Si on est plus critique, on soulignera quand même que le film repose sur le présupposé que tout ce qui est "un peu jeune" (comme souvent, les lycéens sont joués par des types qui ont facilement 25/30 ans) est dénué de tout sens critique et qu'heureusement que les adultes sont là pour les remettre dans le droit chemin. Quitte à mettre le feu à une salle de concert remplie d'ados dans un affrontement final qui aurait été épique s'il n'opposait pas un quadra moustachu à une espèce de créature en caoutchouc craignos.

Il fallait bien ça, toutefois, pour que ces salopiauds de rastaquouères rentrent enfin dans le rang et cessent de croire à un avenir que personne ne pourrait leur offrir de toutes façons !

Quant à notre avenir à nous dans la salle, il allait prendre la forme des traditionnelles bandes-annonces porno de fin de soirée, récupérées cette année dans le garage d'une paisible retraitée marseillaise. Nous avons pu donc assister aux promotions de films aux titres aussi évocateurs que "Lèvres humides", "Tout le monde est sexy, tout le monde est cochon" ou encore "Couches-toi sur le dos, je ferai le reste". Le tout dans une salle à 80% masculine, remplie de gens en manque de sommeil, vous vous doutez bien que les visionnages en question se sont couplés à pas mal de blagues tenant plus du corps de garde mérovingien que du club de gentlemen anglais.

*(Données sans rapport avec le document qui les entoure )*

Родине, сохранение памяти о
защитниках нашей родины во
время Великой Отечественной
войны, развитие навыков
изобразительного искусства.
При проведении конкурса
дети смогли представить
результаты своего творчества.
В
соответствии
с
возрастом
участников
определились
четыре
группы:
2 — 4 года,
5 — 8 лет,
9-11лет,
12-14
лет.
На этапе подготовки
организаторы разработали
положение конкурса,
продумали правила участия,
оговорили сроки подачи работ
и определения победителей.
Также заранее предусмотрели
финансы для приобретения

Et puis vint le moment où la lumière se ralluma et où un dernier message sur l'écran du Grand Rex nous prévenait que nous avions jusqu'à l'année prochaine pour nous remette de nos émotions. Dans un Paris presque désert, nous nous dispersâmes par groupes, parce que nous n'avions pas réellement envie de nous quitter, et parce qu'on espérait que l'un d'entre nous repérerait un café ouvert qui accepterait d'accueillir une quinzaine de noctambules à la recherche d'un croissant et d'un jus d'orange. Et le plus étrange dans cette histoire, ce n'est pas ce que nous avons vu cette nuit-là, ce n'est pas le fait d'avoir trouvé un café ouvert... c'est d'avoir sans broncher payé 8 euros pour un expresso tiède.